Wouldn't this be great, not just for the city, but for comic books in general?
Oh man it's happening.
Here's the website for One Book, One Philadelphia. This year's featured selection is Satrapi's The Complete Persepolis, an autobiography of growing up in Iran during the Iranian Revolution. The program runs from January 20 through March 17. Here's the complete calendar.
The One Book, One Philadelphia program is a fantastic idea in itself, but the fact that the organizers decided to choose a comic book as the featured selection is an outstanding development. For all you people out there who like comics and want to see the art form become more respected by and important to our society, this really sounds like something that we should be celebrating. Philadelphia, I salute you.
Fantastic idea!
ReplyDeleteGreat choice on graphic novel too.

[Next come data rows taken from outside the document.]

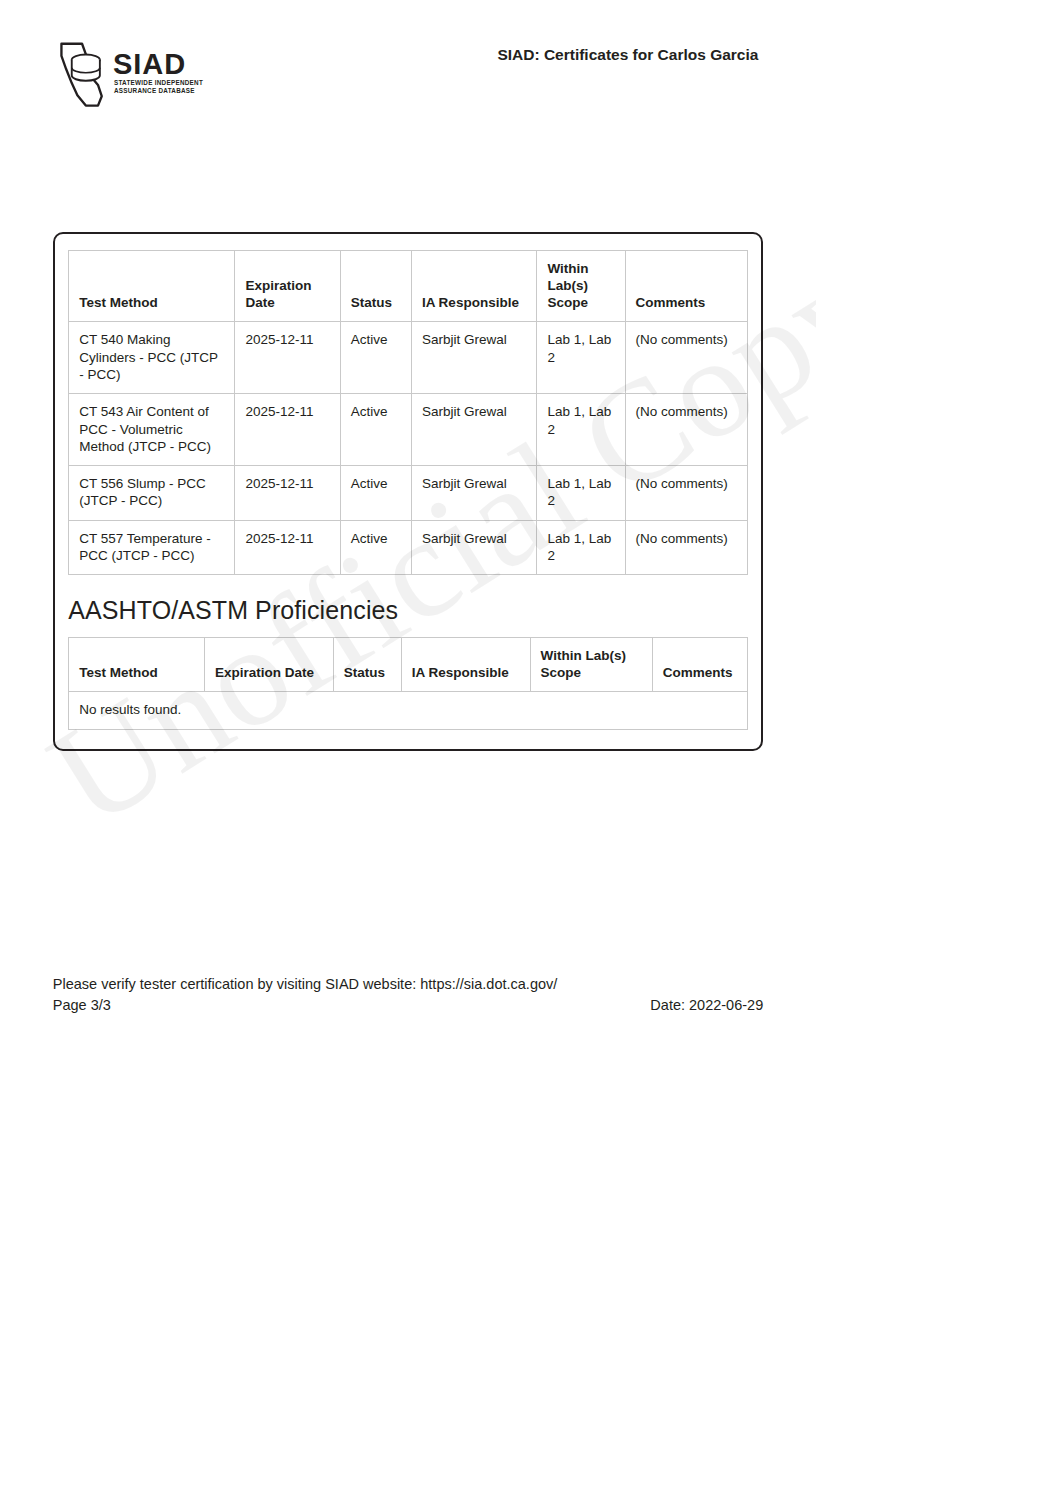SIAD STATEWIDE INDEPENDENT ASSURANCE DATABASE
SIAD: Certificates for Carlos Garcia
Unofficial Copy
| Test Method | Expiration Date | Status | IA Responsible | Within Lab(s) Scope | Comments |
| --- | --- | --- | --- | --- | --- |
| CT 540 Making Cylinders - PCC (JTCP - PCC) | 2025-12-11 | Active | Sarbjit Grewal | Lab 1, Lab 2 | (No comments) |
| CT 543 Air Content of PCC - Volumetric Method (JTCP - PCC) | 2025-12-11 | Active | Sarbjit Grewal | Lab 1, Lab 2 | (No comments) |
| CT 556 Slump - PCC (JTCP - PCC) | 2025-12-11 | Active | Sarbjit Grewal | Lab 1, Lab 2 | (No comments) |
| CT 557 Temperature - PCC (JTCP - PCC) | 2025-12-11 | Active | Sarbjit Grewal | Lab 1, Lab 2 | (No comments) |
AASHTO/ASTM Proficiencies
| Test Method | Expiration Date | Status | IA Responsible | Within Lab(s) Scope | Comments |
| --- | --- | --- | --- | --- | --- |
| No results found. |
Please verify tester certification by visiting SIAD website: https://sia.dot.ca.gov/
Page 3/3 Date: 2022-06-29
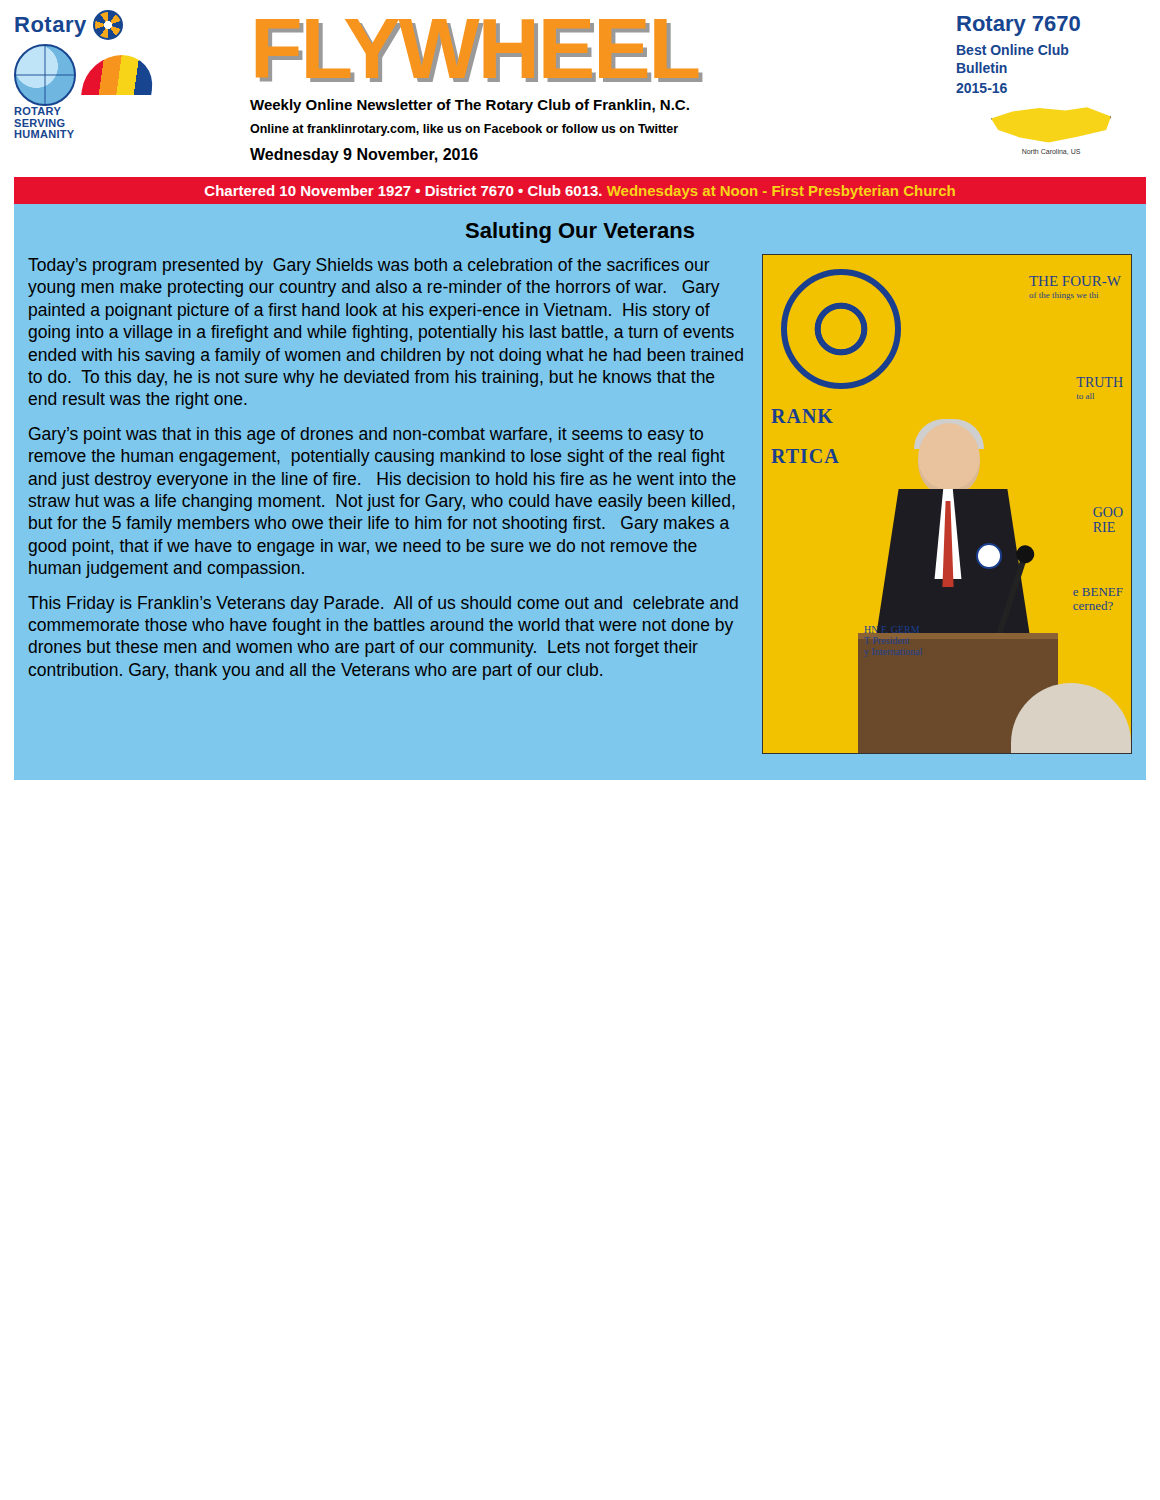Rotary
ROTARY
SERVING
HUMANITY
FLYWHEEL
Weekly Online Newsletter of The Rotary Club of Franklin, N.C.
Online at franklinrotary.com, like us on Facebook or follow us on Twitter
Wednesday 9 November, 2016
Rotary 7670
Best Online Club
Bulletin
2015-16
North Carolina, US
Chartered 10 November 1927 • District 7670 • Club 6013. Wednesdays at Noon - First Presbyterian Church
Saluting Our Veterans
THE FOUR-Wof the things we thi
TRUTHto all
RANK
RTICA
GOO
RIE
e BENEF
cerned?
HN F. GERM
T President
y International
Today’s program presented by Gary Shields was both a celebration of the sacrifices our young men make protecting our country and also a re-minder of the horrors of war. Gary painted a poignant picture of a first hand look at his experi-ence in Vietnam. His story of going into a village in a firefight and while fighting, potentially his last battle, a turn of events ended with his saving a family of women and children by not doing what he had been trained to do. To this day, he is not sure why he deviated from his training, but he knows that the end result was the right one.
Gary’s point was that in this age of drones and non-combat warfare, it seems to easy to remove the human engagement, potentially causing mankind to lose sight of the real fight and just destroy everyone in the line of fire. His decision to hold his fire as he went into the straw hut was a life changing moment. Not just for Gary, who could have easily been killed, but for the 5 family members who owe their life to him for not shooting first. Gary makes a good point, that if we have to engage in war, we need to be sure we do not remove the human judgement and compassion.
This Friday is Franklin’s Veterans day Parade. All of us should come out and celebrate and commemorate those who have fought in the battles around the world that were not done by drones but these men and women who are part of our community. Lets not forget their contribution. Gary, thank you and all the Veterans who are part of our club.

The One City One Book ventures always make me nervous. I love the idea that the city is going to read a book; I don't love the idea that there's a chance of using the book to promote something. Will morality come into play during the discussions (of any book, not just this one)? If so, then it's dangerous times indeed. A city is not made of one type of person, but an infinite amount of types. Not all their moral or social beliefs align neatly... or at all.